W konkatedrze św. Jakuba abp Edmund Piszcz odprawił Mszę św. w intencji pracowników Poczty Polskiej.
Dzisiejsze święto przypada w rocznicę utworzenia przez króla Zygmunta II Augusta Poczty Królewskiej w 1558 roku. Przewoziła ona wiadomości na trasie Kraków-Wiedeń-Wenecja.
- Modlimy się dzisiaj w intencji tych, którzy łączą ludzi różnymi drogami, między innymi przez tę najbardziej tradycyjną jaką są listy - mówił abp Edmund Piszcz.
Arcybiskup senior w homilii nawiązał do słów św. Pawła: „Wy jesteście naszym listem, pisanym w sercach naszych, listem, który znają i czytają wszyscy ludzie”.

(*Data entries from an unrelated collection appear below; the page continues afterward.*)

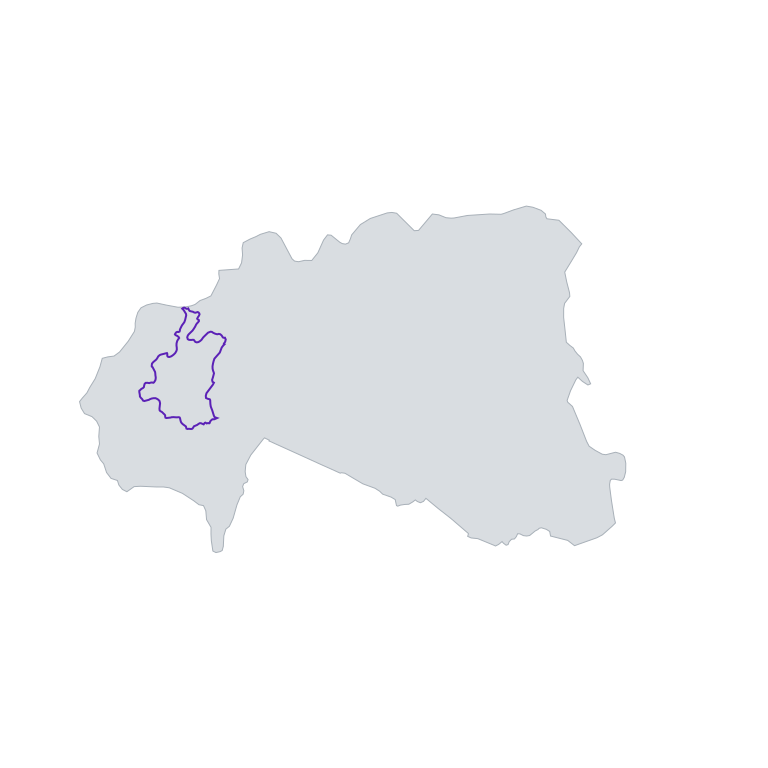 Burkina Faso, with Houet highlighted, rotated 25°
{"feature_id": "BFA-2799", "entity_name": "Houet", "entity_type": "Province", "adm_level": 1, "iso_a3": "BFA", "parent_name": "Burkina Faso", "parent_adm1": "", "projection": "natural_earth1", "projection_center": [-4.316, 11.385], "detail": "fine", "context": "in_parent", "style": "outline", "palette": "violet", "viewbox_px": 768, "rotation_deg": 25, "n_neighbors": 0, "source": "natural_earth", "source_scale": "10m", "svg_char_len": 6059}
<svg xmlns="http://www.w3.org/2000/svg" viewBox="0 0 768 768"><g transform="rotate(25 384 384)"><path d="M551.8,483.7L534.4,484.5L528.0,486.7L524.2,486.7L524.0,484.9L523.6,483.8L501.5,477.6L486.0,474.0L470.3,469.9L469.4,473.7L467.2,476.2L463.8,476.4L461.4,475.8L459.9,478.7L457.3,482.5L453.7,484.4L450.1,486.8L448.1,488.9L446.7,488.9L443.0,484.0L438.3,483.5L429.4,484.4L425.4,483.0L419.9,482.3L407.0,483.4L386.3,481.4L382.9,482.4L382.0,483.3L361.6,483.6L339.1,483.8L320.3,484.0L303.8,484.2L303.8,483.4L298.5,483.3L297.9,484.9L293.3,504.7L292.8,515.4L295.2,522.1L298.0,526.3L301.2,528.1L301.5,530.5L299.0,533.6L299.2,536.7L302.1,540.0L302.9,543.4L301.4,547.0L301.8,555.7L304.0,569.4L304.0,578.3L302.0,582.4L303.0,589.3L307.0,599.1L307.7,603.3L306.3,605.2L302.9,607.8L299.5,607.7L295.6,601.8L293.8,599.1L290.6,593.1L287.8,587.0L284.1,584.4L280.5,581.9L276.1,574.2L271.8,570.5L267.3,571.6L260.8,570.2L247.5,568.3L233.3,568.8L227.4,570.6L221.5,573.4L206.7,579.5L200.9,582.6L196.5,590.3L191.4,590.1L186.4,587.6L183.2,584.1L176.5,584.9L170.0,581.5L163.7,574.8L159.0,572.6L153.1,567.8L151.5,558.6L147.7,552.1L144.3,543.2L139.2,539.1L133.2,537.0L125.1,537.4L119.7,533.8L115.5,528.6L116.6,524.0L118.5,517.6L118.8,511.3L120.0,501.2L119.3,488.6L117.8,479.8L122.3,476.1L127.5,472.8L130.8,466.8L134.1,453.4L135.6,441.8L134.5,437.5L132.8,434.1L131.4,429.1L130.6,423.0L131.6,417.6L135.5,412.7L140.5,408.6L144.0,406.6L153.3,404.5L164.9,401.5L171.6,398.0L176.4,394.5L179.2,391.7L182.0,386.1L186.4,381.7L189.9,377.3L190.4,365.0L190.4,358.0L187.8,354.1L186.4,350.8L203.6,341.2L203.7,334.4L201.3,326.8L197.9,320.7L196.7,315.4L201.4,309.2L205.7,304.5L208.7,300.6L215.5,294.5L222.5,293.0L228.9,295.2L247.7,309.4L251.0,310.4L254.9,309.3L259.8,305.5L266.3,302.6L268.6,293.1L268.4,279.1L269.8,272.7L273.2,271.5L284.0,274.2L286.8,274.4L290.0,273.5L292.3,271.0L292.2,266.5L291.7,262.5L295.2,249.5L301.6,239.8L314.6,227.6L318.6,225.2L323.3,223.9L346.6,232.3L350.4,230.2L356.0,209.5L362.3,207.5L369.9,207.1L374.8,205.3L377.4,203.9L388.4,196.0L407.9,185.3L418.4,180.7L420.4,179.0L427.9,171.4L437.8,162.6L444.2,160.9L453.0,160.2L458.5,161.7L460.0,164.1L461.8,165.4L473.3,161.7L489.7,167.6L504.0,173.4L503.1,177.1L503.0,183.6L501.9,193.9L500.5,206.2L506.4,214.2L513.5,222.8L515.4,226.1L513.6,234.6L514.9,239.6L518.7,247.8L525.1,258.3L531.6,269.1L536.1,270.5L540.4,271.4L543.0,273.3L546.8,275.2L550.6,276.4L553.9,278.8L556.0,281.1L558.8,287.8L566.1,292.2L571.2,296.5L569.2,298.7L562.8,297.8L556.8,295.9L556.1,299.1L555.9,311.3L556.9,321.5L558.3,322.9L564.3,324.7L578.8,337.9L591.9,350.4L596.2,353.7L603.4,354.9L611.5,355.4L615.0,354.3L622.7,348.0L626.9,347.3L630.7,347.5L632.8,348.5L636.6,353.6L640.1,361.4L641.2,367.1L640.9,370.2L639.7,371.3L633.3,372.8L630.5,374.0L629.8,375.7L630.8,379.5L632.1,382.0L639.2,393.2L649.4,408.3L652.5,412.1L650.8,416.7L645.7,428.4L641.9,433.4L625.0,450.0L616.6,448.1L599.2,451.4L596.5,447.6L592.5,447.1L587.4,447.8L585.6,449.2L585.0,450.9L583.2,453.2L580.0,459.8L577.5,461.5L574.4,462.5L570.6,462.4L568.4,463.2L568.4,466.5L567.7,469.3L565.2,470.8L564.1,474.0L564.3,477.1L562.8,478.5L559.5,477.8L557.6,476.9L555.7,480.9L553.5,483.7L551.8,483.7Z" fill="#d9dde1" stroke="#a8b0b8" stroke-width="1"/><path d="M172.6,399.3L173.3,399.3L174.6,398.5L174.7,398.3L175.2,398.7L175.7,399.2L176.9,399.9L178.5,399.7L180.1,399.3L181.5,399.4L182.8,399.2L184.8,397.5L185.8,397.6L186.8,398.1L187.4,398.9L187.4,400.4L187.1,402.3L187.1,403.8L187.9,404.2L189.2,404.3L189.7,405.2L189.4,406.7L188.8,408.3L188.6,409.9L188.6,411.7L188.3,414.2L187.9,416.5L186.0,421.5L185.7,422.9L185.9,424.8L187.2,426.3L188.5,426.4L189.7,426.0L190.8,425.5L191.7,424.9L192.9,424.4L195.3,425.6L196.7,425.4L198.1,424.4L199.1,422.9L199.9,421.2L200.4,418.4L200.8,417.2L202.8,411.9L204.7,409.9L206.0,409.5L207.7,409.8L209.4,409.8L211.1,409.6L212.2,409.2L213.1,408.4L214.6,408.1L216.3,408.6L217.4,409.3L218.2,409.9L219.3,409.8L220.3,409.3L220.6,409.7L221.2,410.1L221.7,410.4L222.2,412.7L222.1,413.7L221.8,415.1L222.1,415.9L222.5,415.8L222.0,417.2L221.5,419.5L221.9,424.9L219.6,432.7L219.9,435.3L220.4,437.8L221.1,440.4L222.2,442.6L223.4,444.1L224.7,445.4L225.4,446.2L226.1,450.0L226.5,453.0L227.7,454.5L229.3,454.7L229.2,456.9L227.0,467.4L227.5,470.1L228.6,471.9L230.5,471.9L232.5,471.5L232.8,471.7L233.3,472.1L235.1,475.5L236.5,477.6L238.0,479.1L239.3,480.3L243.3,484.7L244.5,485.6L246.1,485.5L247.1,485.4L245.2,487.6L244.6,488.0L244.2,488.0L243.8,488.2L243.2,488.8L242.4,490.7L242.3,491.8L242.5,492.9L242.1,493.6L241.1,493.7L239.9,494.7L239.1,494.5L238.4,494.5L237.9,495.1L237.6,496.8L234.7,496.9L233.6,497.4L232.8,498.5L232.0,500.0L229.6,502.7L229.5,504.2L229.2,505.5L228.3,506.3L226.0,507.1L225.0,507.8L223.8,507.9L222.4,506.2L218.4,505.4L216.9,504.8L216.0,504.2L215.1,503.2L213.5,501.1L212.9,500.7L212.1,500.8L210.1,501.9L207.2,503.0L205.5,503.9L204.9,504.5L201.2,506.8L200.2,506.9L199.5,506.1L199.1,505.2L198.5,504.6L194.5,503.2L192.7,503.1L191.7,502.6L190.9,501.2L189.2,496.1L187.8,494.3L186.1,493.6L184.6,493.4L183.0,493.4L181.2,494.2L179.4,495.5L178.1,496.9L177.6,497.7L174.0,500.7L172.7,500.9L171.2,499.9L169.3,499.2L168.1,498.5L167.4,497.2L165.5,494.5L165.1,493.4L165.4,493.0L166.2,490.9L167.2,489.6L167.7,488.4L167.3,486.8L167.0,485.1L167.5,483.7L169.1,482.9L170.9,482.4L171.8,481.5L173.0,480.7L174.4,480.4L174.9,479.6L175.0,478.5L175.2,477.4L174.9,475.9L174.3,474.4L173.2,472.8L172.2,471.0L171.4,469.8L167.1,466.5L166.3,466.4L165.9,466.0L165.5,464.8L165.1,463.5L165.6,461.7L167.3,458.0L167.6,456.2L167.7,454.4L168.5,452.6L169.4,451.6L174.2,447.7L174.9,448.3L175.7,450.1L176.3,450.5L177.0,450.6L178.1,450.2L179.5,448.8L180.4,447.3L181.0,446.1L181.7,444.2L181.9,442.0L181.7,440.4L180.8,438.6L179.7,436.9L178.8,434.8L178.4,432.5L178.5,431.0L178.9,428.9L178.0,428.2L176.3,427.8L174.4,427.8L173.5,427.3L173.6,426.1L173.9,424.9L174.6,424.1L175.7,423.8L176.5,423.0L176.5,422.0L176.1,421.2L176.0,419.9L176.1,416.3L176.9,412.4L176.7,410.0L175.7,405.3L174.9,404.1L171.4,401.8L170.3,401.3L169.3,401.0L169.8,400.0L170.5,399.3L171.2,399.1L172.6,399.3Z" fill="none" stroke="#5b21b6" stroke-width="2"/></g></svg>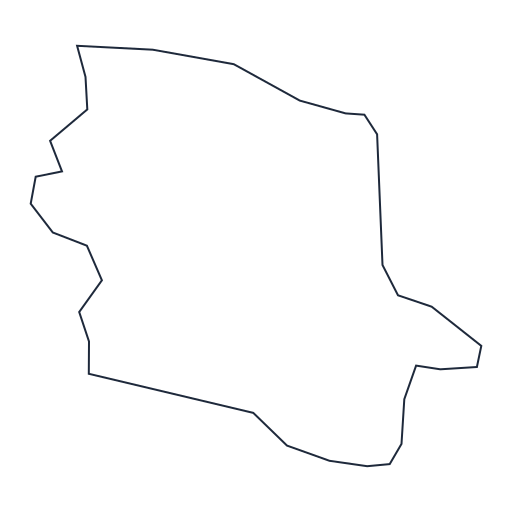 Bakay-Ata, Talas, Kyrgyzstan (Natural Earth projection)
{"feature_id": "92254566B8292928272806", "entity_name": "Bakay-Ata", "entity_type": "district", "adm_level": 2, "iso_a3": "KGZ", "parent_name": "Kyrgyzstan", "parent_adm1": "Talas", "projection": "natural_earth1", "projection_center": [71.964, 42.346], "detail": "fine", "context": "isolated", "style": "outline", "palette": "slate", "viewbox_px": 512, "rotation_deg": 0, "n_neighbors": 0, "source": "geoboundaries", "source_scale": "gbopen_adm2", "svg_char_len": 519}
<svg xmlns="http://www.w3.org/2000/svg" viewBox="0 0 512 512"><path d="M364.4,114.7L345.6,113.4L299.8,100.6L233.8,64.2L152.7,49.7L77.1,45.8L85.5,76.9L87.3,109.4L50.1,140.8L62.0,171.4L35.7,176.7L30.7,203.7L52.8,232.5L86.9,245.7L101.9,280.3L79.2,312.0L89.0,341.5L88.8,373.8L253.3,412.9L287.0,445.6L329.5,460.8L367.2,466.2L389.7,464.1L401.5,443.9L404.3,399.2L416.1,365.6L440.3,369.3L476.9,367.0L481.3,345.9L431.7,306.7L398.0,295.3L382.5,265.0L377.1,134.3L364.4,114.7Z" fill="none" stroke="#1e293b" stroke-width="2"/></svg>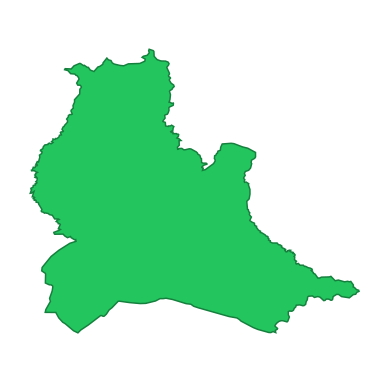 the district of Siakago, Eastern, Kenya, rotated 87°
{"feature_id": "3690345B46140582355746", "entity_name": "Siakago", "entity_type": "district", "adm_level": 2, "iso_a3": "KEN", "parent_name": "Kenya", "parent_adm1": "Eastern", "projection": "equal_earth", "projection_center": [37.759, -0.504], "detail": "fine", "context": "isolated", "style": "filled", "palette": "green", "viewbox_px": 384, "rotation_deg": 87, "n_neighbors": 0, "source": "geoboundaries", "source_scale": "gbopen_adm2", "svg_char_len": 6011}
<svg xmlns="http://www.w3.org/2000/svg" viewBox="0 0 384 384"><g transform="rotate(87 192 192)"><path d="M304.5,344.9L305.2,334.3L310.8,331.6L315.3,327.9L316.9,325.5L324.4,317.5L326.7,313.3L324.0,310.3L319.3,302.4L310.6,289.7L310.7,288.7L311.5,287.2L311.4,286.2L309.5,283.9L305.4,280.9L303.4,278.0L297.3,271.5L297.2,270.4L299.2,260.0L300.7,249.5L300.8,244.0L298.9,234.1L296.8,229.5L297.0,226.5L296.7,223.6L298.3,217.1L303.2,203.7L304.0,199.0L306.2,196.3L308.0,191.7L318.3,161.5L320.1,153.8L321.7,151.5L323.5,149.8L330.6,137.9L332.7,133.4L336.3,122.7L336.5,120.6L335.6,118.4L336.8,115.7L334.6,116.1L333.6,114.1L332.7,113.7L330.4,116.1L329.6,116.1L327.6,114.5L325.8,112.0L325.2,109.8L325.3,108.0L326.7,103.9L326.1,103.1L321.9,101.3L319.8,102.2L316.6,102.1L315.9,100.8L316.3,99.1L316.1,98.0L315.3,96.8L313.6,96.0L312.2,94.4L310.5,93.8L310.4,90.2L311.4,87.2L311.3,86.1L310.2,84.4L307.4,83.7L305.7,82.5L302.9,82.0L302.2,81.1L302.1,77.1L303.7,75.3L303.0,72.0L303.3,70.8L303.8,69.6L307.4,66.1L307.2,64.8L306.0,63.6L306.0,62.5L306.2,60.9L307.4,58.9L307.3,58.0L306.8,57.3L303.8,56.5L301.8,52.9L302.0,50.9L304.3,48.1L305.9,40.4L302.9,36.3L302.7,33.9L300.8,32.7L300.0,30.4L298.8,30.7L298.1,32.8L295.7,34.9L295.3,36.0L293.3,35.7L289.6,38.1L289.9,39.5L289.3,41.3L289.7,44.3L287.6,50.5L288.1,53.7L283.5,57.7L284.0,59.2L283.8,67.3L284.6,69.0L284.5,70.8L280.4,73.4L279.6,75.0L278.8,75.0L276.7,77.0L276.3,75.9L275.1,76.3L274.2,77.9L273.7,79.9L272.2,82.4L272.2,83.5L270.9,84.7L270.8,87.9L268.9,89.6L269.4,91.4L269.0,92.0L267.3,92.0L266.6,91.3L265.0,93.2L262.2,92.8L261.7,93.4L260.3,92.3L259.0,93.1L258.6,94.4L257.7,94.0L256.8,96.8L256.0,97.6L255.4,96.7L255.2,97.6L255.6,99.5L256.4,99.7L256.8,101.1L255.5,102.2L254.9,101.4L254.1,101.6L254.2,102.5L253.4,102.8L252.4,104.8L251.5,105.6L250.8,105.1L249.6,106.4L249.1,108.4L247.4,109.7L247.2,114.2L246.0,116.5L244.7,116.4L244.1,118.0L242.9,117.6L242.3,118.4L240.8,118.4L240.2,119.0L240.0,120.2L238.8,121.0L236.6,124.1L236.0,125.9L234.8,125.6L233.6,127.6L230.7,129.5L229.6,129.3L228.7,131.1L226.4,131.3L225.1,133.9L223.5,135.8L220.1,134.0L218.1,135.6L217.3,135.9L215.7,135.4L214.5,136.4L212.6,136.7L212.2,137.5L204.2,137.8L201.9,135.3L197.1,134.2L192.5,134.0L187.8,135.3L186.7,134.9L184.9,137.4L185.1,139.0L184.2,139.3L182.4,138.6L181.1,139.7L180.4,139.6L178.2,138.0L176.3,138.7L174.3,137.7L173.3,134.3L171.2,132.3L166.8,130.9L165.8,131.4L163.3,130.9L161.7,127.7L160.3,126.7L155.8,126.5L151.2,134.0L149.6,139.2L145.9,147.6L145.4,150.4L145.6,159.3L148.8,161.0L151.8,161.5L152.6,164.0L154.5,164.5L154.8,165.4L156.4,166.2L157.0,167.5L159.9,167.9L160.7,167.3L162.3,167.3L164.8,169.0L170.4,177.6L171.0,180.4L168.8,179.5L168.0,180.9L167.3,180.7L165.7,178.4L165.1,175.7L164.4,175.7L163.9,176.5L163.8,179.5L163.0,180.9L159.2,180.8L158.7,181.5L155.8,182.2L154.5,184.2L153.4,184.5L152.2,185.6L149.0,190.7L148.7,192.4L149.5,196.9L149.4,198.0L147.9,199.9L147.9,202.7L148.6,203.3L148.6,204.1L146.4,204.2L144.7,202.3L140.1,202.2L140.0,200.3L138.3,202.0L137.3,204.2L135.7,202.7L134.0,202.3L133.5,202.8L133.5,204.0L132.9,204.4L132.7,208.0L131.2,207.8L130.9,208.8L131.3,209.6L130.7,210.1L129.3,207.8L127.5,207.6L125.7,206.7L124.2,208.9L124.9,210.1L124.8,211.9L125.3,212.3L124.7,214.9L121.1,215.0L120.1,217.4L119.2,217.1L116.8,215.0L114.1,215.3L113.6,214.7L113.0,212.5L111.6,211.6L109.3,210.7L106.7,210.7L106.0,210.1L104.5,206.3L102.9,205.9L102.2,206.0L102.4,207.6L101.4,208.9L101.1,210.2L98.6,209.2L93.8,208.4L90.3,209.2L89.5,208.7L88.5,206.6L87.4,206.1L85.8,204.3L84.2,204.7L82.2,207.2L79.4,208.7L78.5,208.7L77.1,207.5L76.5,207.7L75.5,209.2L74.6,209.4L72.9,208.3L72.1,208.4L66.2,210.7L63.9,208.7L62.6,208.2L61.0,209.1L59.9,211.6L59.5,216.2L58.0,219.9L54.5,222.7L49.6,222.7L48.8,223.3L47.2,227.3L48.6,227.9L50.7,227.4L53.1,229.5L53.9,233.5L54.9,234.8L56.9,231.7L58.9,232.3L60.9,237.4L60.7,248.9L62.4,253.6L61.8,257.4L60.2,262.9L58.9,264.9L56.5,266.0L55.6,268.6L53.8,270.0L58.3,274.0L59.8,274.4L61.7,277.4L62.2,279.4L66.5,283.6L65.0,287.1L62.1,289.0L62.0,290.1L59.8,293.0L60.1,293.8L57.9,296.6L57.7,297.5L59.8,303.2L62.8,306.2L62.2,312.2L63.2,312.8L64.3,309.5L67.5,307.0L68.1,302.8L69.3,301.9L70.0,300.4L72.0,299.3L73.3,298.9L77.2,301.5L79.3,300.5L79.5,298.1L81.0,297.0L81.7,297.0L83.5,298.6L88.2,299.0L93.7,304.5L96.2,304.6L99.4,306.3L102.0,306.2L103.9,308.3L104.8,308.6L107.9,307.5L108.4,308.6L108.2,309.8L109.1,311.4L110.5,311.6L112.6,313.4L113.8,312.6L115.8,312.7L118.8,315.8L119.9,316.3L120.2,317.2L122.1,318.3L122.8,318.5L124.5,317.3L125.0,317.7L125.2,319.7L125.7,320.3L128.1,319.5L128.4,321.4L130.1,322.0L131.7,324.2L131.4,325.3L132.3,326.0L131.8,328.1L133.2,328.2L134.4,329.6L135.3,328.2L136.2,329.5L136.5,330.3L135.7,331.7L136.1,333.0L137.0,333.3L137.3,336.5L139.0,338.1L140.9,338.7L142.2,341.0L142.9,341.2L143.8,339.8L144.4,339.7L145.8,340.2L147.2,342.4L149.3,342.2L154.0,343.7L153.5,344.9L156.1,346.4L156.3,345.4L157.1,345.0L157.7,345.5L157.7,347.0L159.2,347.4L159.5,348.2L159.0,349.2L161.5,350.2L161.8,351.2L162.4,351.1L162.5,348.0L163.4,347.4L164.3,345.3L165.5,347.3L166.2,347.2L166.8,348.1L168.6,346.8L168.5,347.8L169.1,348.2L170.2,345.8L171.2,345.9L172.9,346.5L173.4,347.4L174.7,346.4L175.3,346.9L175.4,348.1L176.7,348.0L177.2,350.2L179.0,350.6L179.8,352.6L180.5,352.8L181.2,352.1L184.8,353.6L184.7,352.3L183.2,349.8L188.5,351.8L188.7,350.3L189.2,349.5L190.4,350.9L191.3,349.4L192.0,349.8L192.3,348.1L194.0,348.2L194.6,345.9L196.2,345.7L201.5,342.8L203.1,343.6L203.9,343.1L204.6,341.1L205.4,340.6L205.2,339.6L206.0,336.6L207.1,335.6L207.9,332.7L211.7,330.6L212.0,326.6L212.5,326.1L212.8,327.8L214.4,329.2L215.2,327.6L216.7,327.2L216.8,325.9L217.5,325.2L221.7,327.4L222.5,325.4L223.3,326.7L225.1,332.1L226.4,331.8L227.0,331.3L227.3,323.0L229.3,321.3L231.1,318.7L230.1,315.6L231.3,315.1L233.7,311.5L233.4,310.6L235.2,310.4L236.8,316.6L243.2,328.0L249.0,336.1L259.5,345.6L262.9,346.2L265.5,342.8L266.2,342.5L275.2,343.2L277.2,339.4L277.4,337.4L278.5,336.1L279.6,336.0L283.5,336.8L290.8,339.8L293.8,339.1L301.7,344.1L304.5,344.9Z" fill="#22c55e" stroke="#15803d" stroke-width="1.5"/></g></svg>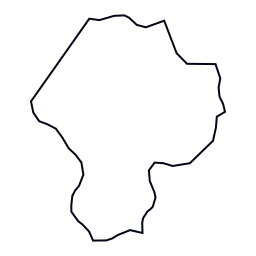 the border of Nigde
{"feature_id": "TUR-3020", "entity_name": "Nigde", "entity_type": "Province", "adm_level": 1, "iso_a3": "TUR", "parent_name": "Turkey", "parent_adm1": "", "projection": "robinson", "projection_center": [34.715, 37.878], "detail": "fine", "context": "isolated", "style": "outline", "palette": "ink", "viewbox_px": 256, "rotation_deg": 0, "n_neighbors": 0, "source": "natural_earth", "source_scale": "10m", "svg_char_len": 775}
<svg xmlns="http://www.w3.org/2000/svg" viewBox="0 0 256 256"><path d="M93.1,240.6L89.0,231.4L82.5,224.5L78.1,221.1L71.4,211.8L71.3,205.5L72.3,195.9L75.2,190.4L79.1,185.7L83.4,174.6L81.4,162.5L75.6,154.8L68.6,148.2L62.5,137.8L55.8,128.6L47.6,124.4L39.2,121.2L33.3,112.5L31.0,101.4L89.3,18.7L99.4,20.1L114.3,15.8L124.5,15.4L129.2,17.8L136.8,24.9L145.8,27.3L164.2,20.7L176.6,53.2L187.0,63.8L215.5,64.1L220.3,78.4L218.6,87.5L219.5,96.6L223.1,103.9L225.0,111.8L216.8,116.7L215.9,127.8L213.0,140.8L189.9,163.2L172.6,166.0L163.5,163.2L154.6,162.6L148.9,170.4L149.8,181.1L154.3,191.9L155.5,197.6L152.8,206.7L150.3,209.3L147.5,211.4L143.1,218.1L142.2,222.8L142.5,233.0L130.1,230.1L117.8,235.0L112.3,238.4L106.4,240.4L93.1,240.6Z" fill="none" stroke="#020617" stroke-width="2"/></svg>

- Każda kartka czy list jest źródłem informacji, o tym, który ten list przysłał i jest jego autorem. Każdy z nas jest listem, czyli informacją dla innych na temat kim jesteśmy, jacy jesteśmy i najważniejsze: jaki jest nasz stosunek do Boga - mówił.
Przypomniał, że tym przez co najbardziej ludzie nas czytają są czyny, a nie słowa.
- Jezus więcej powiedział swoimi czynami niż słowami. Z resztą czy nie jest tak, że kiedy chcemy kogoś poznać to nie tylko słuchamy jego słów, ale patrzymy na to co robił. Dzisiaj szukajmy odpowiedzi na pytanie: jakim jestem listem? Z dobrą wiadomością i treścią? Czy też listem połączonym z postawą zatwardziałości grzechu? - pytał metropolita senior.
- Dzień Łącznościowca, to święto wszystkich pocztowców, czyli każdego pracownika Poczty Polskiej. Kiedyś w ten dzień świętowała także Telekomunikacja Polska, ale z racji, iż już jako spółka państwowa nie istnieje, więc dzisiejsze święto to dzień pocztowców - mówi Waldemar Zwierko, dyrektor regionu sieci Poczty Polskiej w Olsztynie.
- Poczta Polska zawsze była blisko ludzi i społeczeństwa. Często jedyną osoba, która odwiedza samotnych i starszych ludzi jest listonosz. Nasi pracownicy czują więź z tymi, do których niosą listy. Co roku chcemy też celebrować nasz wysiłek i pracę dzisiejszego dnia. Poczta zmienia też swoje oblicze. Łączy to co nowoczesne związane z cyfryzacją, ale nie rezygnujemy z tradycyjna formą dostarczania listów - tłumaczy dyrektor.
- Pocztę pamiętam od dziecka i korzystam z niej przez całe życie. Listy pisane za lat młodzieńczych dostarczane przez listonosza. Szczególnie cieszyłam się tymi miłosnymi od męża, gdy był w wojsku i pisał do mnie. Do dzisiaj piszę z moją ciocią, która jest w Niemczech. Poza tym wszystkie sprawy urzędowe załatwiam na poczcie. Życzę wszystkim pracownikom poczty, a szczególnie listonoszom, by cieszyli się ze swojej pracy. Ja o nich dzisiaj pamiętam w modlitwie - mówi Krystyna z Olsztyna.